Semantic Segmentation with Deep Lake and MMSegmentation¶
Integration Interface¶
MMSegmentation works with configs. Deeplake adopted this strategy, and in order to train MMSeg models, you need to create/specify your model and training/validation config. Deep Lake integration's logic is almost the same as MMSegmentation's with some minor modifications. The integrations with MMSeg occurs in the deeplake.integrations.mmseg module. At a high-level, Deep Lake is responsible for the pytorch dataloader that streams data to the training framework, while MMSeg is used for the training, transformation, and evaluation logic. Let us take a look at the config with deeplake changes:
Learn more about MMSegmentation here.

* REQUIREMENT 1
According to the Deep Lake and MMSegmentation text, which module carries out the integration with MMSeg?
* REQUIREMENT 2
Carry on the Deep Lake and MMSegmentation text from the point where it stops, in the same technical style.

* PROVIDED MATERIAL

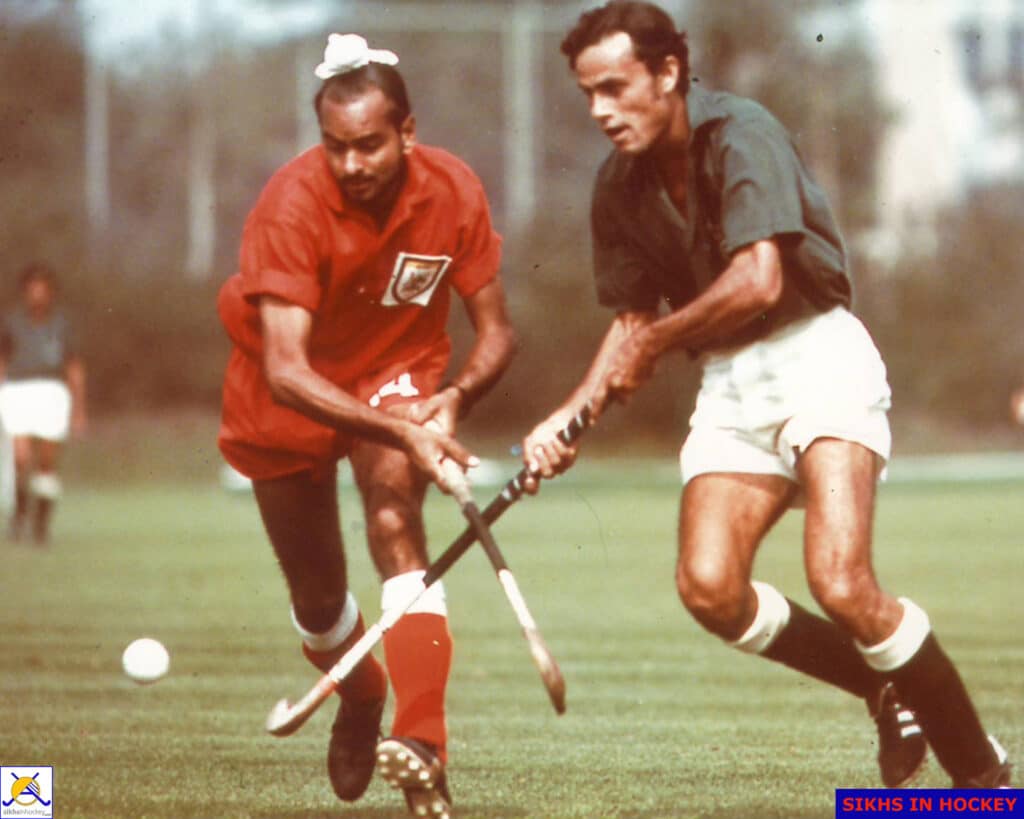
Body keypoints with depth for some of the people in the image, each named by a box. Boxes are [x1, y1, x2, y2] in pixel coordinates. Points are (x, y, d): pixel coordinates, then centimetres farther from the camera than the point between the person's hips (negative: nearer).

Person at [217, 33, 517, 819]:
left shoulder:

* REPLY 1
deeplake.integrations.mmseg

* REPLY 2
Example Configuration with Deep Lake¶
This tutorial shows how to train a semantic segmentation model using MMSegmentation with data stored in Deep Lake. We'll use a PSPNet model with ResNet-101 backbone trained on COCO data.
Prerequisites¶
Install the required packages:
python -m pip install torch==1.12.0+cu116 torchvision==0.13.0+cu116 -f https://download.pytorch.org/whl/torch_stable.html
python -m pip install mmcv-full -f https://download.openmmlab.com/mmcv/dist/cu116/torch1.12.0/index.html
git clone https://github.com/open-mmlab/mmsegmentation.git
cd mmsegmentation
git checkout v0.30.0
python -m pip install -e .
# Old pytorch version does not work with the new numpy versions
python -m pip install numpy==1.24.4 --force-reinstall
Note: We use MMSegmentation versions compatible with Deep Lake's integration.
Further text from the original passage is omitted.